EXTRACTED TEXT:

=======

As limitations increase, many patients notice a decline in stamina and quality of life, raising understandable concerns about long-term outlook and life expectancy.
While a healthy lifestyle can support overall health, symptoms reflect structural lung changes rather than fitness alone.
Common symptoms of pulmonary fibrosis include:
- Shortness of breath, especially with exertion, as oxygen transfer becomes less efficient
- Dry cough that persists without infection or mucus production
- Fatigue and reduced exercise tolerance as lung capacity declines
- Weight loss or reduced appetite associated with increased breathing effort and systemic effects
- Worsening symptoms over time, placing some individuals at higher risk for complications that further affect daily function
Progression of Pulmonary Fibrosis: Long-Term Health Effects
Pulmonary fibrosis is typically a progressive condition, meaning lung scarring can expand over time and steadily reduce the lungs’ ability to deliver oxygen to the body.
As fibrosis advances, many people require more oxygen to support basic activity, sleep, or exertion, reflecting declining gas exchange capacity.
The pace of progression varies widely.
Some individuals experience a slow, gradual decline, while others worse quickly after a period of relative stability.

=======

QUESTIONS ON THE MATERIAL:
A) In the text on pulmonary fibrosis, rewrite the stretch from "Common symptoms of" through "gas exchange capacity.", putting "physical effort" wherever "exertion" appears.
B) Answer these questions from the text on pulmonary fibrosis:
(i) According to the text, what do symptoms reflect rather than fitness alone?
(ii) What kind of cough does the list of common symptoms describe?
(iii) What does calling pulmonary fibrosis a progressive condition mean, according to the text?

=======

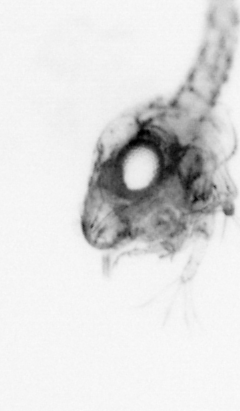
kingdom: Animalia
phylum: Arthropoda
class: Malacostraca
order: Decapoda
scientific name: Decapoda
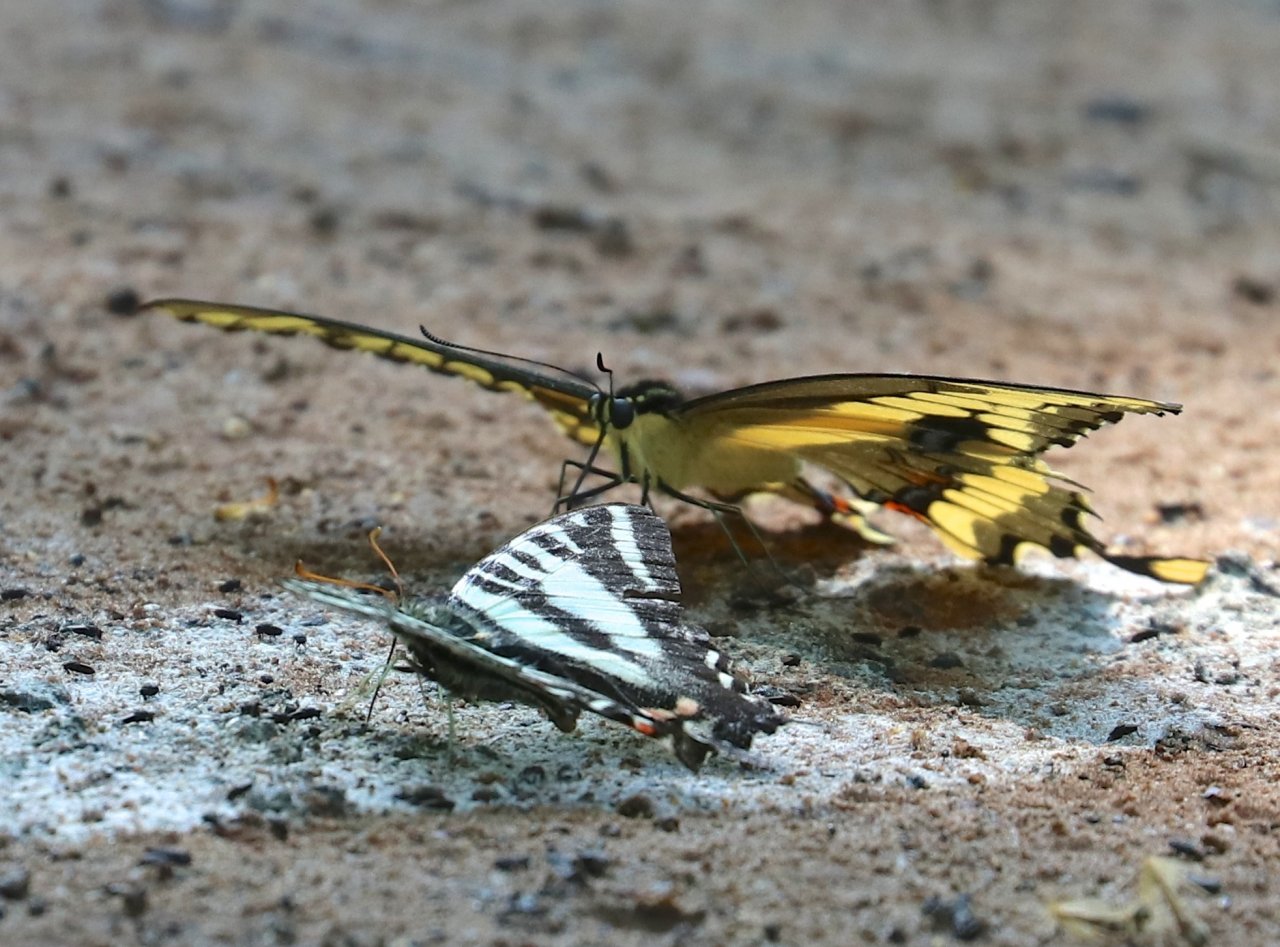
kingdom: Animalia
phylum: Arthropoda
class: Insecta
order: Lepidoptera
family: Papilionidae
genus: Protographium
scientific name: Protographium marcellus
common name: Zebra Swallowtail
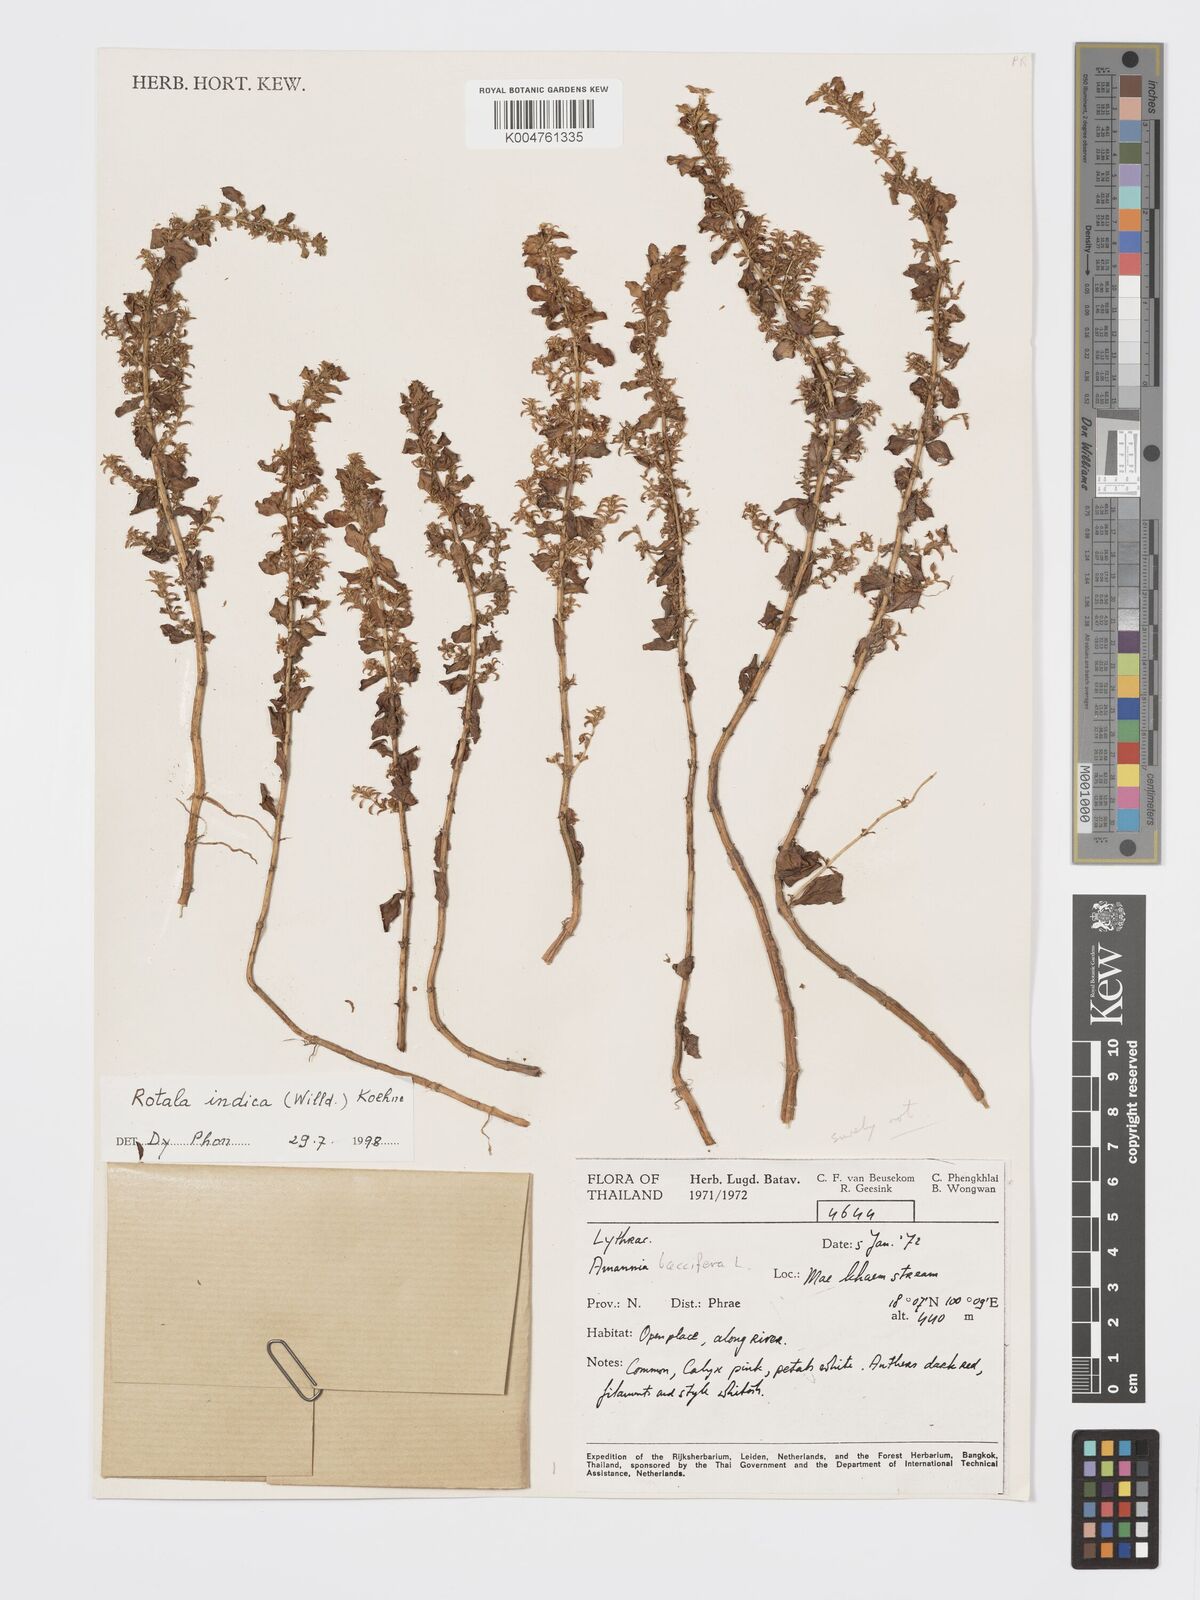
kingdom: Plantae
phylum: Tracheophyta
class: Magnoliopsida
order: Myrtales
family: Lythraceae
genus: Rotala
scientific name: Rotala indica
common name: Indian toothcup
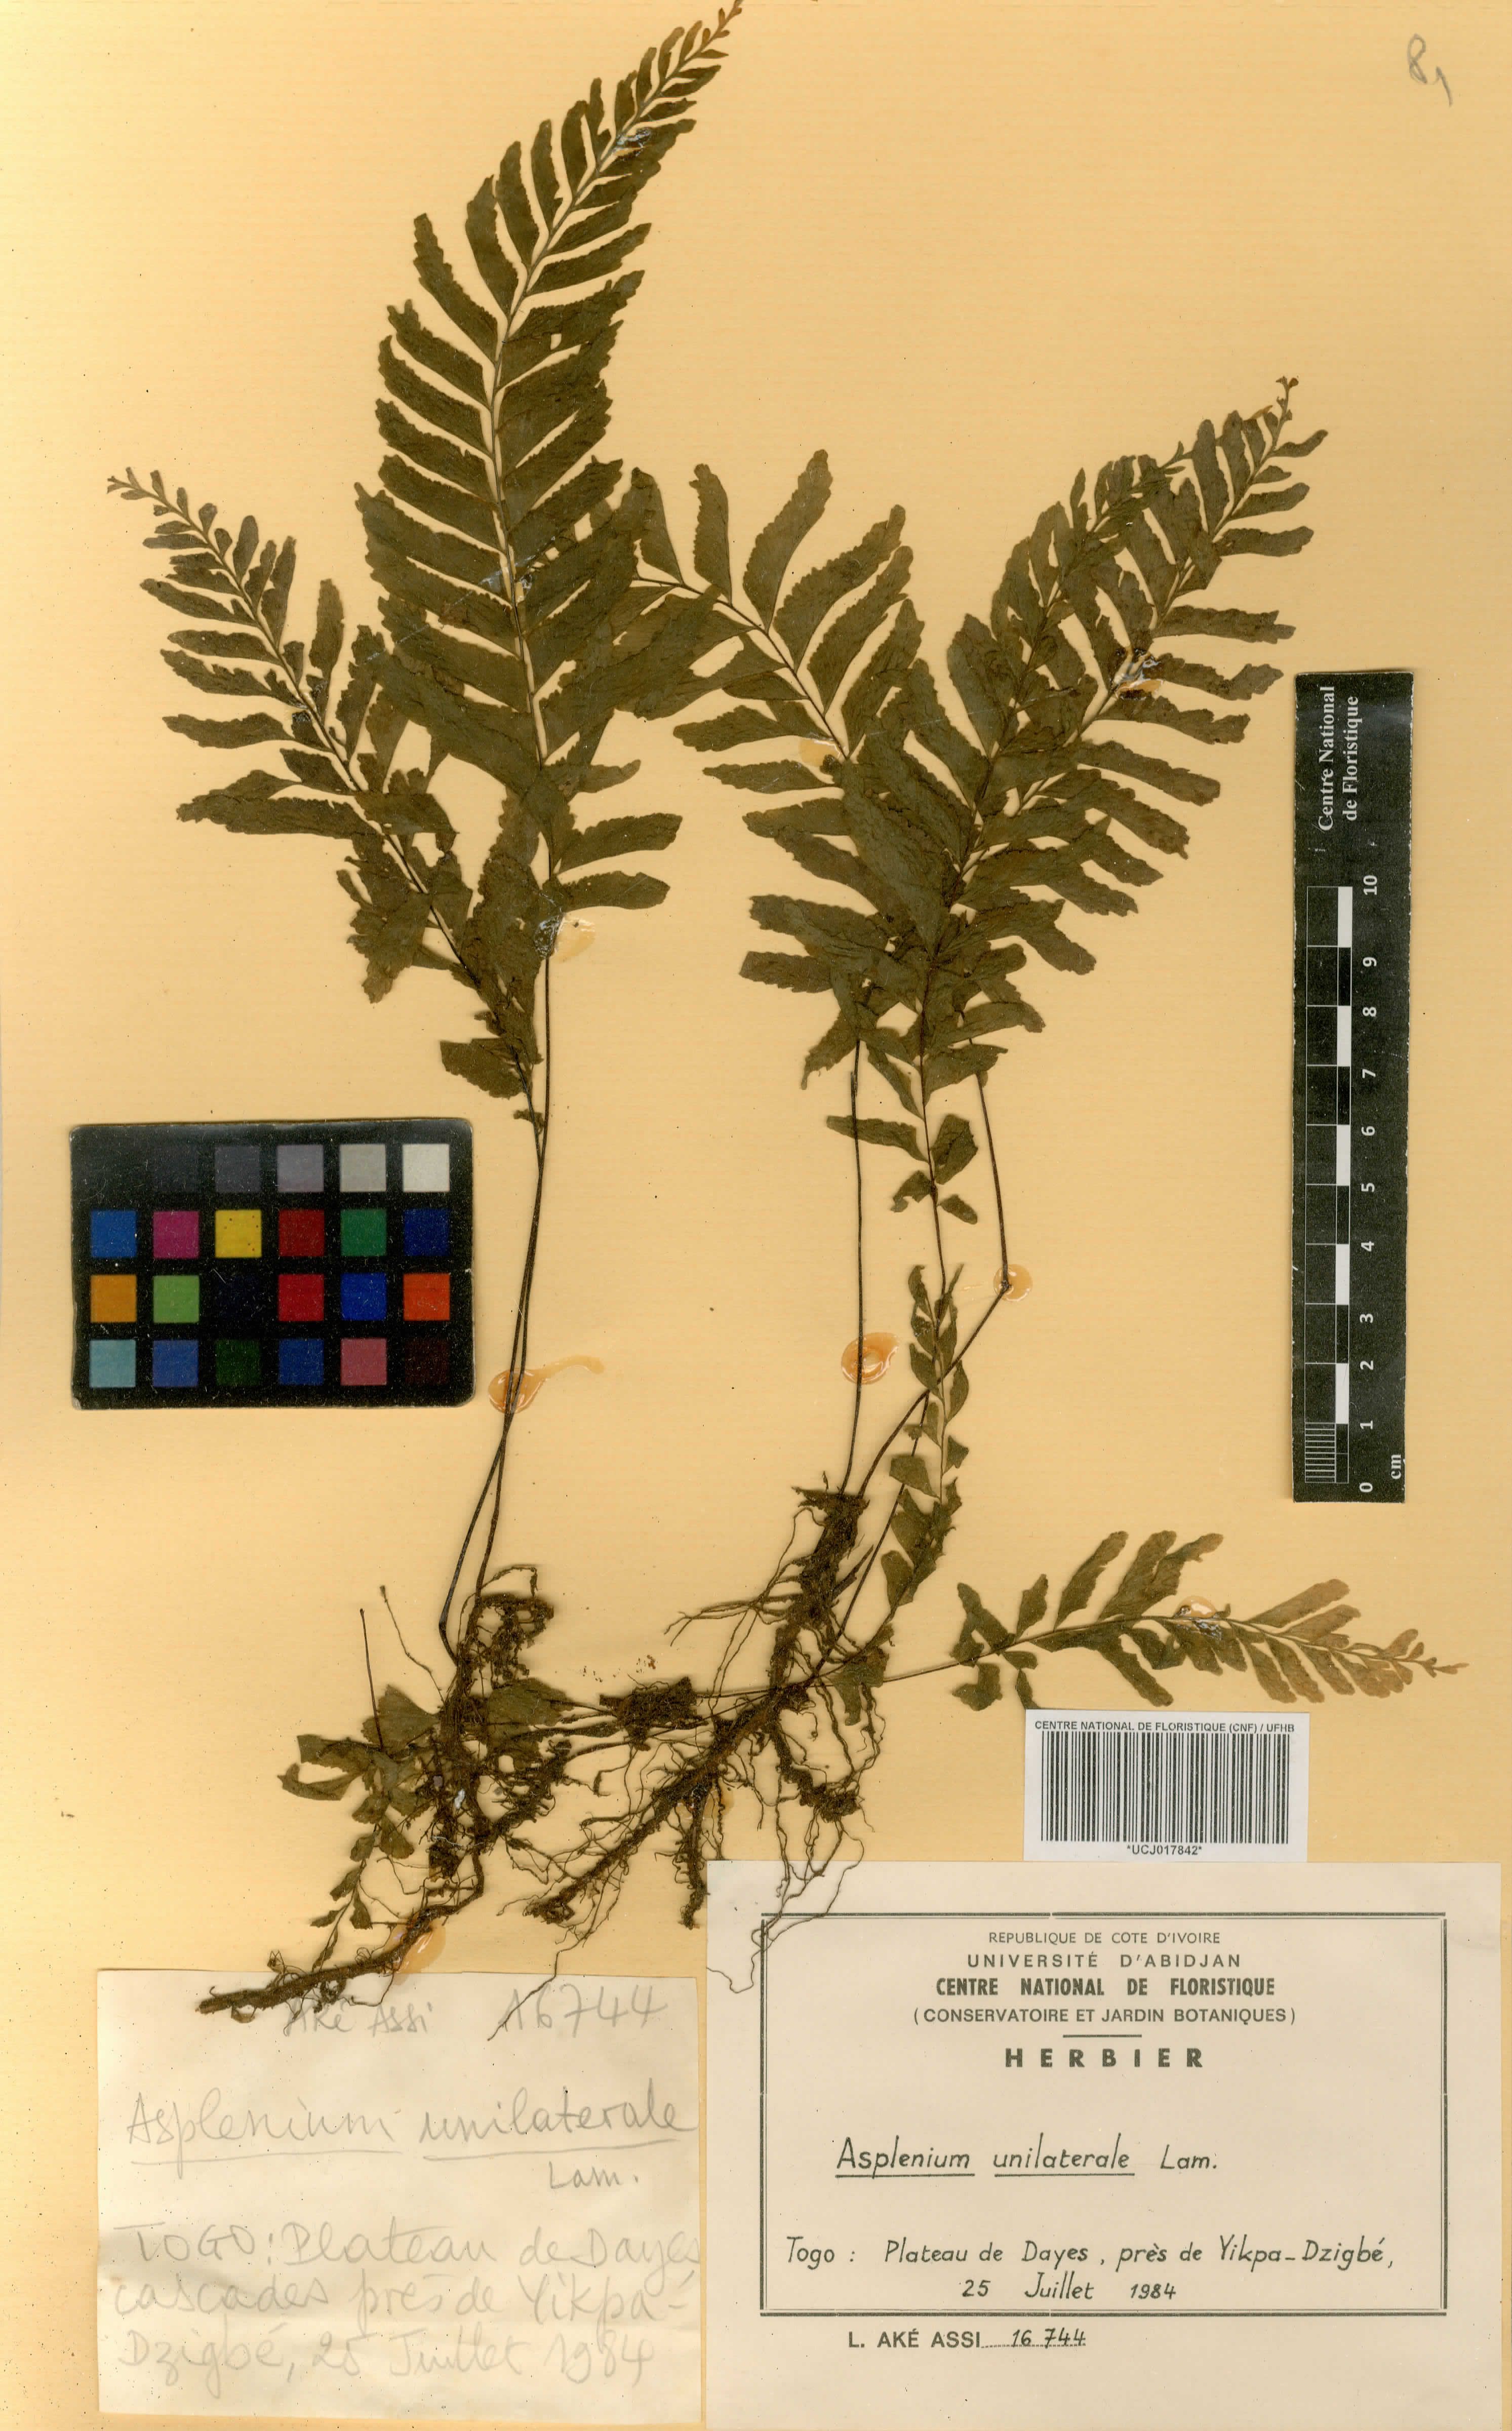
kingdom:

=======

LIST OF ANSWERS:
A)
Common symptoms of pulmonary fibrosis include:
- Shortness of breath, especially with physical effort, as oxygen transfer becomes less efficient
- Dry cough that persists without infection or mucus production
- Fatigue and reduced exercise tolerance as lung capacity declines
- Weight loss or reduced appetite associated with increased breathing effort and systemic effects
- Worsening symptoms over time, placing some individuals at higher risk for complications that further affect daily function
Progression of Pulmonary Fibrosis: Long-Term Health Effects
Pulmonary fibrosis is typically a progressive condition, meaning lung scarring can expand over time and steadily reduce the lungs’ ability to deliver oxygen to the body.
As fibrosis advances, many people require more oxygen to support basic activity, sleep, or physical effort, reflecting declining gas exchange capacity.

B)
(i) Structural lung changes.
(ii) A dry cough that persists without infection or mucus production.
(iii) Lung scarring can expand over time and steadily reduce the lungs' ability to deliver oxygen to the body.